Getting Started Considerations
Before you start provisioning EBS volumes, keep these points in mind:
IAM permissions: You need appropriate IAM policies to create, attach, and manage EBS volumes. The AWS-managed policy “AmazonEC2FullAccess” gives you all necessary permissions, but for production, create custom policies following the principle of least privilege.
Pricing: AWS charges you based on the provisioned capacity per month, not the amount of data you actually store. A 1 TB gp3 volume costs the same whether it’s empty or full. For io2 and gp3 volumes, you also pay separately for provisioned IOPS and throughput above the baseline.
Volume type selection: Match your volume type to your workload. Don’t overprovision expensive io2 volumes for workloads that would run fine on gp3. Use CloudWatch metrics to monitor actual IOPS and throughput, then adjust accordingly.

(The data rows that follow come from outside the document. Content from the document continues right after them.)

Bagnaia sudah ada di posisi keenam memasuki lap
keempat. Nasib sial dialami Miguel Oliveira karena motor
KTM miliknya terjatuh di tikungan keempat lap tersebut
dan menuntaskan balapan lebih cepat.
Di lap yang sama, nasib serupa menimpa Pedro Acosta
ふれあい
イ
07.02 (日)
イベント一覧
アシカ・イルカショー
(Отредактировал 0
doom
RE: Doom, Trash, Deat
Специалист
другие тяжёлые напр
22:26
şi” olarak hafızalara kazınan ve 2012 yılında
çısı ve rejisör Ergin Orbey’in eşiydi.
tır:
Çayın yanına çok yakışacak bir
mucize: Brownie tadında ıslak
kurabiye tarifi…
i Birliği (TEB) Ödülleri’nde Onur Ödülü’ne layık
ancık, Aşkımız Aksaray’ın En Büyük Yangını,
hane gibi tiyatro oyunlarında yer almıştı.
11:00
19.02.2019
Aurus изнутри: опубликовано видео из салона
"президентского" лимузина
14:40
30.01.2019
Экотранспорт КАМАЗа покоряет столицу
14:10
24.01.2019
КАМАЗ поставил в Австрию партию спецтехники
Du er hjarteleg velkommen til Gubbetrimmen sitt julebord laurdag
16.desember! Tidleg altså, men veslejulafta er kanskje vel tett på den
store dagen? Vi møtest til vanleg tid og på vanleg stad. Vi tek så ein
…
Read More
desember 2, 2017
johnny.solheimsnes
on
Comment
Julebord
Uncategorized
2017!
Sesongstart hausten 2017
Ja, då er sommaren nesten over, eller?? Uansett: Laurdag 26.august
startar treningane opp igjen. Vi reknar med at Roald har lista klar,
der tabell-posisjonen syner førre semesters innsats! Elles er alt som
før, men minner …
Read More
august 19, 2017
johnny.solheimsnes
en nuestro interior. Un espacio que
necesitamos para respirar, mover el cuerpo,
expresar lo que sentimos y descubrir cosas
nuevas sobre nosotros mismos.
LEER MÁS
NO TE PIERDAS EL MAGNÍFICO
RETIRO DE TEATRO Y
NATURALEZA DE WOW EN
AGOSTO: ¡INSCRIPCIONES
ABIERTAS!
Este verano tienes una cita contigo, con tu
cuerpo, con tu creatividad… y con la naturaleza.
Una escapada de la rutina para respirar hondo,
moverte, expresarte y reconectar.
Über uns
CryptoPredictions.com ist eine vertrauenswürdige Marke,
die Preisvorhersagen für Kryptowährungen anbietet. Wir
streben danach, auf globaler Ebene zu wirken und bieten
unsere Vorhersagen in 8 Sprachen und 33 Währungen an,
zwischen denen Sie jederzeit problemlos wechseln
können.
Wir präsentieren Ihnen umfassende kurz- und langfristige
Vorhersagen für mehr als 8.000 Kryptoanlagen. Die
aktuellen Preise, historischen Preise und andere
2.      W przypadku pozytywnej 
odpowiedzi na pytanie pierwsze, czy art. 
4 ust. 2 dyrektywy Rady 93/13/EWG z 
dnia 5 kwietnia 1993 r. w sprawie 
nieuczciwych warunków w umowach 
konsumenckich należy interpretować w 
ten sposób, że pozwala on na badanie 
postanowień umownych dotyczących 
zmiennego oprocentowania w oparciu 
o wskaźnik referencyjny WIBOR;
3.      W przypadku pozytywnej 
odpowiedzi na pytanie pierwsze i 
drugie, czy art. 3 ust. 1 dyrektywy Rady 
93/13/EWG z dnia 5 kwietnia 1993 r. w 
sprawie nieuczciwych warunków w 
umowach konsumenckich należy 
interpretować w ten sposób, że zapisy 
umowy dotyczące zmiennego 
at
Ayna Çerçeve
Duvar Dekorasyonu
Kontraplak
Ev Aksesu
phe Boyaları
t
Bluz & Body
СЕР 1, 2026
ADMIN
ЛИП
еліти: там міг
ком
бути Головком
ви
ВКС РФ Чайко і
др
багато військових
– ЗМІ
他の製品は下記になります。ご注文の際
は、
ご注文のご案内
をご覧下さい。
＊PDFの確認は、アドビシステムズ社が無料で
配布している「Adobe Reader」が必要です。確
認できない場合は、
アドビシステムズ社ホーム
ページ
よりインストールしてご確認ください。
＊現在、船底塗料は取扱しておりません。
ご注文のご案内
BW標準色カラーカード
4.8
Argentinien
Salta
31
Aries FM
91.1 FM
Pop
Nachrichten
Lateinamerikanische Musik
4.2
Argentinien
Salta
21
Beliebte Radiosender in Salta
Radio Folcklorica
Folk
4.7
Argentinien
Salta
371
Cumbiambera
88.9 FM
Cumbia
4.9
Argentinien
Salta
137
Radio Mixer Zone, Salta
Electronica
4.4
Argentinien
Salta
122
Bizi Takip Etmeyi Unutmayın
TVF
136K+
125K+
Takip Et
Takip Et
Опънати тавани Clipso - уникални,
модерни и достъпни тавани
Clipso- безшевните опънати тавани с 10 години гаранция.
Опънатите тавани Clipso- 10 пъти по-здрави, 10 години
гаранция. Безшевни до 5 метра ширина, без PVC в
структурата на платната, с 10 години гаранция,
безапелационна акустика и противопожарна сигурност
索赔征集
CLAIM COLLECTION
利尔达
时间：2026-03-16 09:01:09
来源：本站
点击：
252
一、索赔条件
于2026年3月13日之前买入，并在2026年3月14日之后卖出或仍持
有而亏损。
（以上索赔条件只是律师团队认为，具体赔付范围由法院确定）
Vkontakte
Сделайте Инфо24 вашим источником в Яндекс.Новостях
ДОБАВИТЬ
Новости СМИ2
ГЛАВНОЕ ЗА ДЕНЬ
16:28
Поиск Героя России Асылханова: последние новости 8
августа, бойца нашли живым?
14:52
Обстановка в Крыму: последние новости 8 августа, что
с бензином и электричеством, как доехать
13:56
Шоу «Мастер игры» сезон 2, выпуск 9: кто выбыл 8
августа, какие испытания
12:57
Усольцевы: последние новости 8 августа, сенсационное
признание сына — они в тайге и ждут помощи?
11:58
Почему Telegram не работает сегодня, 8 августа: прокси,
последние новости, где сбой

Availability zone planning: Since volumes are AZ-specific, design your architecture with this constraint in mind. If you’re building a multi-AZ application, you’ll need separate volumes in each zone or use snapshot-based replication.
Conclusion
Amazon EBS provides the persistent, high-performance block storage that most EC2-based applications require. By understanding the difference between volumes and snapshots, choosing the right volume type for your workload, and planning for availability zone constraints, you can build reliable storage architectures that scale with your needs. Remember to enable regular snapshots for critical data, monitor your actual usage patterns to optimize costs, and always verify your availability zone placement before provisioning resources.